TASK TO COMPLETE:
What lines below mention the word "depth"? Copy each one.

Stored data:
<<<<
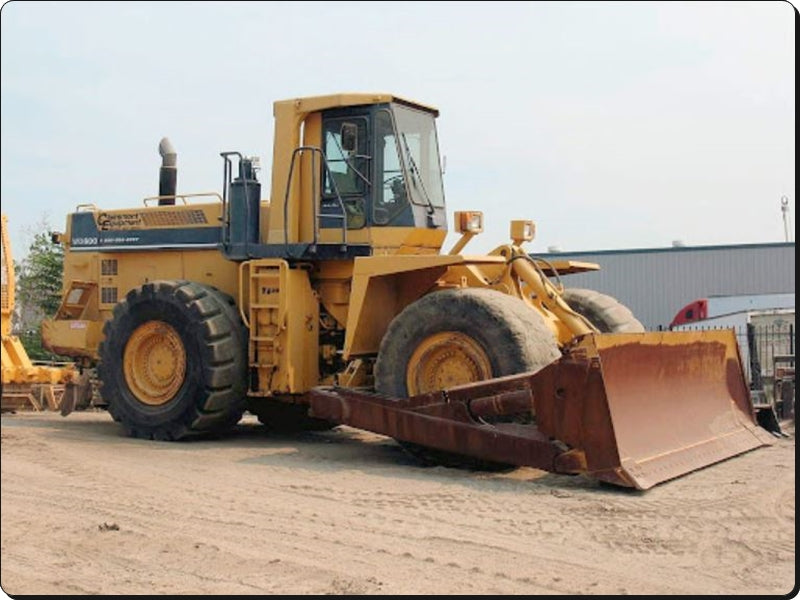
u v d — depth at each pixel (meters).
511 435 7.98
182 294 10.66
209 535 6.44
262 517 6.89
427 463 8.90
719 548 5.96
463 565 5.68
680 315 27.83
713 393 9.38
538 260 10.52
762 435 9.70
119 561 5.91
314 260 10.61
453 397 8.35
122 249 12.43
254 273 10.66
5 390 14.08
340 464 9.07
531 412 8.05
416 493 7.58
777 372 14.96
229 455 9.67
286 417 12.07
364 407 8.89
>>>>
<<<<
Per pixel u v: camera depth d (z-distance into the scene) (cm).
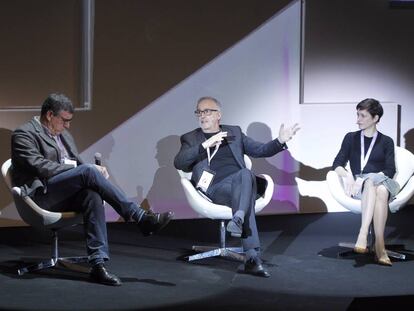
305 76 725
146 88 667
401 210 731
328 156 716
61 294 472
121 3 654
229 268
>>>>
<<<<
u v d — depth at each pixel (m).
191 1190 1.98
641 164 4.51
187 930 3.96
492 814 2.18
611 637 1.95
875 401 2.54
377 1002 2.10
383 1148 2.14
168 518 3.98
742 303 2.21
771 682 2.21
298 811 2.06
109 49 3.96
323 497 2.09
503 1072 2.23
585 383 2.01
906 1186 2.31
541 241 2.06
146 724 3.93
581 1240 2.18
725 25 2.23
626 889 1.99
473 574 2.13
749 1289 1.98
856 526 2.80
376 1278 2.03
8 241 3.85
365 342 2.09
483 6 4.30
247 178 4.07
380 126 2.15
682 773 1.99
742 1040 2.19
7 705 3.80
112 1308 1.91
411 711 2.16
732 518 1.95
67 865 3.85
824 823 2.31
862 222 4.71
>>>>
RESULT FOR THIS TASK:
u v d — depth at each pixel (meters).
Per pixel u v: camera depth d (z-distance into the scene) (cm).
u v d — depth at each pixel (m).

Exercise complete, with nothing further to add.